La aceleración contiene efectos distributivos concretos. Alimentos y bebidas no alcohólicas subieron 2,6% mensual y las carnes 6,3% (IPCBA), lo que golpea más a los hogares de menores ingresos donde la alimentación pesa mayormente en la canasta (IPCBA). Las subas en combustibles, reportadas en torno al 24% mensual en la medición porteña por el traslado de la suba internacional del crudo, incrementan costos de transporte y de insumos para pymes industriales y comercios (IPCBA). En un país con empleo precario, cada punto de inflación erosiona salario real y empuja demandas por recomposición. Frente a esto, la política debe priorizar preservar el empleo y el poder de compra: apoyamos alivios fiscales focalizados y transitorios orientados a proteger empleo y consumo, siempre con transparencia y sin financiarse con recortes a jubilaciones o salarios.
¿Qué debería hacer la política económica ahora?
Primero, contener la transmisión de precios regulados y combustibles mediante medidas temporarias focalizadas.
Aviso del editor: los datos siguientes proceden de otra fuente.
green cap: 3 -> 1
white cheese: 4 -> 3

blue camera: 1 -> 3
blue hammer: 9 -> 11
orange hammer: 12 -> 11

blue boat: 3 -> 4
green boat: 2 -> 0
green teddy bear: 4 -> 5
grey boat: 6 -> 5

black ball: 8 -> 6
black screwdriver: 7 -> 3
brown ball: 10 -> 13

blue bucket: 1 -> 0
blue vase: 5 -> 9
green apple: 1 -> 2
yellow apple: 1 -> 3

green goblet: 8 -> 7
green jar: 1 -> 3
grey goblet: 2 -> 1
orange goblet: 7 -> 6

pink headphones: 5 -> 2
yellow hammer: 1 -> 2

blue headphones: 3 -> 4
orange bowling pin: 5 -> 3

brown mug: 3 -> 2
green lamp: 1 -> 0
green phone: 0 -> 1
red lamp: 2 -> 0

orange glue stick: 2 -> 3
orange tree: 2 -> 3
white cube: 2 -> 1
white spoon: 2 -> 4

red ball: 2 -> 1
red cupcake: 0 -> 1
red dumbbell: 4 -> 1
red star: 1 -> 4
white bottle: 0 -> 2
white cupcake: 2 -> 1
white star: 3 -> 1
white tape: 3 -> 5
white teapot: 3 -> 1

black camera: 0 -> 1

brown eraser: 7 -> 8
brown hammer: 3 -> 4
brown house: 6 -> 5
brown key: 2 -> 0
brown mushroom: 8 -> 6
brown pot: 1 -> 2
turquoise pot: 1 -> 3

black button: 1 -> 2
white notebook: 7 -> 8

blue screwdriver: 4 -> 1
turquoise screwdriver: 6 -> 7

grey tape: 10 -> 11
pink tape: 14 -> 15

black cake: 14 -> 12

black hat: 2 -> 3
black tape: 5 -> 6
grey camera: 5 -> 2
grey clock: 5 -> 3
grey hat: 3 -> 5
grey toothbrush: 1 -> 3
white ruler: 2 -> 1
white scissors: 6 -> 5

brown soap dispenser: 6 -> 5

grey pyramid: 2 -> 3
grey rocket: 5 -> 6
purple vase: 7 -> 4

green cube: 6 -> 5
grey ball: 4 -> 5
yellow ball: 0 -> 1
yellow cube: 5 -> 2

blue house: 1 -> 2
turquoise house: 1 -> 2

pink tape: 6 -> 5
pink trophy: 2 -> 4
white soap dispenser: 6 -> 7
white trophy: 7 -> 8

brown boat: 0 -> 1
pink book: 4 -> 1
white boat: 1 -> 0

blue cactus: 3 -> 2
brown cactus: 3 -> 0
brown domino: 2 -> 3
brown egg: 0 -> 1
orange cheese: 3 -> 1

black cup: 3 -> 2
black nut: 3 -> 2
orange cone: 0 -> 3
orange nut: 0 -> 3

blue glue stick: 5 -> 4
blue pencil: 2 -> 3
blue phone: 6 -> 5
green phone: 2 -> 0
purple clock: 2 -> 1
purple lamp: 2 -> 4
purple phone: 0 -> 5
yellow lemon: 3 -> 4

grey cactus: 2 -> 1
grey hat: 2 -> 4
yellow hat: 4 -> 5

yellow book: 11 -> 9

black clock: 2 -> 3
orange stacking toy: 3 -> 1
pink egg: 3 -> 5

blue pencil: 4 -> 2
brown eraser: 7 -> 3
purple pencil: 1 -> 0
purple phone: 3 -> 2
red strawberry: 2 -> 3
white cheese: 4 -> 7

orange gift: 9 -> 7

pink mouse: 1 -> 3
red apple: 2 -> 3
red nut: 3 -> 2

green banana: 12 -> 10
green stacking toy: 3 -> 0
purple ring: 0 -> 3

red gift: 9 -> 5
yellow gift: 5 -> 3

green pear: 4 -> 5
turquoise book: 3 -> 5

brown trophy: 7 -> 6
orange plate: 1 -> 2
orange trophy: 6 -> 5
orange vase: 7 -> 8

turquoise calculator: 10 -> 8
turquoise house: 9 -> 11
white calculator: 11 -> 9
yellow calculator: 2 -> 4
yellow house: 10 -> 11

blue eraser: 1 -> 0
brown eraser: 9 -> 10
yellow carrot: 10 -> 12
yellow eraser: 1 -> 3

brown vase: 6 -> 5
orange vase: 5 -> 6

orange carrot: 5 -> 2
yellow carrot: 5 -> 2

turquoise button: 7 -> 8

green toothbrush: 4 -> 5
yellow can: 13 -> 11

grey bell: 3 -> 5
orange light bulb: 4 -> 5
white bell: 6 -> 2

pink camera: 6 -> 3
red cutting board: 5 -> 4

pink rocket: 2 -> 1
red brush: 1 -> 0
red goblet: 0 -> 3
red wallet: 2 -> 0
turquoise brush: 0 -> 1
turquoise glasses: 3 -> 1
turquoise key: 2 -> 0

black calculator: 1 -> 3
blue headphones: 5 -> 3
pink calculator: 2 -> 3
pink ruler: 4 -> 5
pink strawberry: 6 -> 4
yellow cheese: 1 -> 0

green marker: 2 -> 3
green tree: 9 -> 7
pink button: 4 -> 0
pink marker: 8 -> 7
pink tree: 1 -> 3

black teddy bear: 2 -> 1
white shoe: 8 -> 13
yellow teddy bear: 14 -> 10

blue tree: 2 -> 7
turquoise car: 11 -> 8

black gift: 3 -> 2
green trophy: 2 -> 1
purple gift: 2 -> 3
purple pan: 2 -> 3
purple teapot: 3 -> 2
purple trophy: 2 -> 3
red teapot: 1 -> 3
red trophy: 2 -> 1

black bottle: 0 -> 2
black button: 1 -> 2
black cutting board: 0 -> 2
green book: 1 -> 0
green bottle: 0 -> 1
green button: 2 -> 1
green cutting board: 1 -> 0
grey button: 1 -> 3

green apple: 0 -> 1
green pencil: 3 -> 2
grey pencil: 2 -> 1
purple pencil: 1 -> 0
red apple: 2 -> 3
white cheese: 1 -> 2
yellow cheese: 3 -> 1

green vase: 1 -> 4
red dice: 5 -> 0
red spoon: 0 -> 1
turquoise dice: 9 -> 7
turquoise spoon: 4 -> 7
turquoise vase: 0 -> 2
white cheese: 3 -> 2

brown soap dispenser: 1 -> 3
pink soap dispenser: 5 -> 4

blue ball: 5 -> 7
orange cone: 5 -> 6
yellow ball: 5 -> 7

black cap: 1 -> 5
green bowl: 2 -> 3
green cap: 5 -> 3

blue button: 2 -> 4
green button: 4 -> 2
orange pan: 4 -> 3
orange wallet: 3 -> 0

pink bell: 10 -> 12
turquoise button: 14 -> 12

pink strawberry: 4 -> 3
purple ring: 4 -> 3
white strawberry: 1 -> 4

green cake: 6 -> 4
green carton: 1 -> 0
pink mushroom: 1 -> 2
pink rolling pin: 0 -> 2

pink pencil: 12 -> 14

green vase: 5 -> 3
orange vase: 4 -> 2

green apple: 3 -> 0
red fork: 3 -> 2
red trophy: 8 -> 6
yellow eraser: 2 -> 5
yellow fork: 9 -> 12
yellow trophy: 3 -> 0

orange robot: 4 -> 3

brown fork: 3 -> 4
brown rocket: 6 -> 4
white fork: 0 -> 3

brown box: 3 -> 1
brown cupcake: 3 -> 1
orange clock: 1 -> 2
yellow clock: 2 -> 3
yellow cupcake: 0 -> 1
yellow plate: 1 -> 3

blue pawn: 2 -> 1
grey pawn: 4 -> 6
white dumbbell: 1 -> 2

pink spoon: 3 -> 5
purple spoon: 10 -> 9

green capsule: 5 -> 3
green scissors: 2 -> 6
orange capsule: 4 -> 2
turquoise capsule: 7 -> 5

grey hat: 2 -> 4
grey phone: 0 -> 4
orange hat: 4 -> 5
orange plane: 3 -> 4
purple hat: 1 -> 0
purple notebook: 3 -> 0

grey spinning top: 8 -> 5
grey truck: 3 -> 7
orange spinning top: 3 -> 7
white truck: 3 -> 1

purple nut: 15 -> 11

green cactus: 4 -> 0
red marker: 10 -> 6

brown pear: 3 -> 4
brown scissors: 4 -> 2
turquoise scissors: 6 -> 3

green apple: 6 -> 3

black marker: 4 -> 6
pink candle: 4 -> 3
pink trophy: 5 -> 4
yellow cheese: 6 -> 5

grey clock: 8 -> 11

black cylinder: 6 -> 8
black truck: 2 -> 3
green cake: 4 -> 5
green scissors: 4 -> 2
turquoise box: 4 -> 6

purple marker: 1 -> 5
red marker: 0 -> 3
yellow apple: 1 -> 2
Eso puede incluir compensaciones dirigidas a sectores vulnerables o acuerdos con empresas distribuidoras para escalonar aumentos, en lugar de aliviar a los segmentos de mayores ingresos. Segundo, coordinar una respuesta fiscal que combine alivios focalizados con mayor progresividad en la recaudación: evitar financiar medidas con recortes previsionales o salariales que erosionan demanda agregada. Tercero, reforzar monitoreo de cadenas de valor y control de márgenes en alimentos y combustibles para identificar traslados injustificados. En materia monetaria, la comunicación y anclaje de expectativas siguen siendo cruciales: el REM del BCRA promedia pronósticos de marzo en torno al 3% (REM, BCRA), lo que hace urgente una estrategia que combine apoyo al ingreso con señales claras de política para evitar que la inflación se asiente en salarios y precios relativos.
En breve, el 3% de marzo en CABA no es un número aislado; confirma una pauta inflacionaria que golpea al consumo y al empleo y exige respuestas focalizadas, progresivas y transparentes. Además, conviene recordar la dimensión de género: las subas en la canasta básica y los servicios aumentan la carga sobre las mujeres, que sostienen mayoritariamente las compras y el trabajo de cuidado en los hogares. La política debe responder en consecuencia para evitar que la inflación profundice desigualdades y deteriore el mercado interno que sostiene la demanda.